Visiting cultural, scientific or service institutions can be a great way to look outside of yourself. I’ve visited the Denver Art Museum and left with a refreshed perspective towards creating after viewing a wide range of art forms from a wide range of time periods. I’ve also visited the Denver Public Library and put my nose into some of the books they have in the reference/non-circulating section. I learned a bit about the history of native american jewelry design while cozied up with a cup of joe. It was honestly so comforting and so fun. Botanic gardens, science museums, zoos and aquariums are also great places to explore for inspiration.

05. clean your space

For me, an organized space makes all the difference. While I try to keep my workspace generally clean, every now and again it needs a deep dive cleaning and organizing. If a clean desk means a clear mind for creating, then get after it! 

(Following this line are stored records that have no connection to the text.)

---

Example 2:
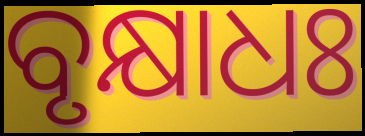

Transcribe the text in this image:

ବୃକ୍ଷାଧଃ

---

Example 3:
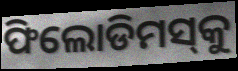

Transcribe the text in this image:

ଫିଲୋଡିମସ୍‌କୁ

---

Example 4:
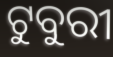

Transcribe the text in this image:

ଟୁବୁରୀ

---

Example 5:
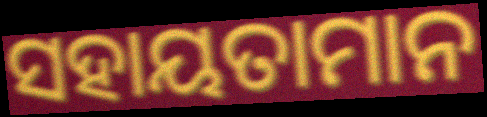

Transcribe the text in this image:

ସହାୟତାମାନ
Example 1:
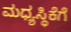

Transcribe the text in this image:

ಮಧ್ಯಸ್ಥಿಕೆಗೆ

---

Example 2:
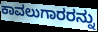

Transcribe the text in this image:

ಕಾವಲುಗಾರರನ್ನು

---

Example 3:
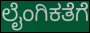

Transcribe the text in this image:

ಲೈಂಗಿಕತೆಗೆ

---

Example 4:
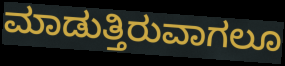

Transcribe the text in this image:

ಮಾಡುತ್ತಿರುವಾಗಲೂ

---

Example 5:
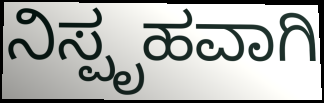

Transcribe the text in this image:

ನಿಸ್ಪೃಹವಾಗಿ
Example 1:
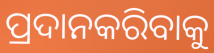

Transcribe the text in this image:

ପ୍ରଦାନକରିବାକୁ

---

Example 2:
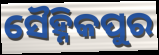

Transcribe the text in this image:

ସୈହ୍ନିକପୁର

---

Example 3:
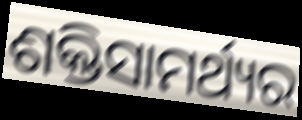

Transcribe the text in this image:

ଶକ୍ତିସାମର୍ଥ୍ୟର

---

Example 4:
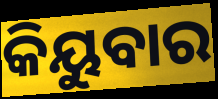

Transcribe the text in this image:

କିୟୁବାର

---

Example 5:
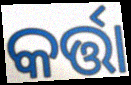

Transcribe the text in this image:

କର୍ତ୍ତା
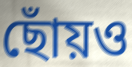
ছোঁয়ও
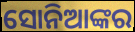
ସୋନିଆଙ୍କର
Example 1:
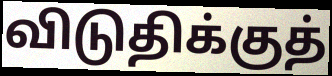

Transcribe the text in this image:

விடுதிக்குத்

06. play *with a different medium*

Sometimes when working with a single medium (in my case, silver & stone), we confine and limit ourselves to ideas based on how they might translate to a piece of work. Stepping outside of your medium for a minute can get you loosey-goosey and playful. Break out the paints and colored pencils and dig through an old crafting drawer. Put on some tunes and mess around. There is power in feeling the freedom of play (cue childhood memories of playing legos or make-believe store). Just the act of creatingsomethingcan provide confidence to return to a primary medium with a refreshed perspective.

07. make a vision board

Pinterest isn’t dead. The power of vision boards is that they help you to create an aesthetic and amass an endless amount of visual content (from the endless internet, of course). A vision board might just translate to your next piece of work! For example, I havePinterest boardsfor form, texture and color and can turn to those to spark ideas. Be warned, it can be addicting once you start pinning and creating boards/categories. 

08. take some time for yourself

Burnout is real. Imposter syndrome is also real. Taking time to relax and breathe is important. A lyric in one of my favorite pep-talk songs, Choose Yourself by Star Slinger, he says “Out of silence comes the greatest creativity, not when we are rushing or panicking.” That is always a solid reminder for me to take a step back, take time to try out some of the above tactics, or just draw a bubble bath and relax.

09. just do the damn thing

Okay, okay, so you’ve procrastinated, read books, tried painting with some old paints from the craft drawer, now what? There came a point when avoidance took the reins, and now you’ve got to take them back. At some point sitting down with your medium, trusting yourself and the creative process, silencing your inner critic, following excitement and just creating is the only way to truly move forward. Just do the damn thing.

Okay, so there are some options to get your creative juices flowing. You got this, friend! 

Keep in mind that there are different philosophies on creativity (i.e. where it comes from, how to tap into it), so it’s really about finding what works for you and your process. There are also scientists that look at the brain in creative thought and explain some things from the science-based perspective (check #4 on the additional resource list above for a start). Have a look for yourself, follow curiosity and most importantly, have fun.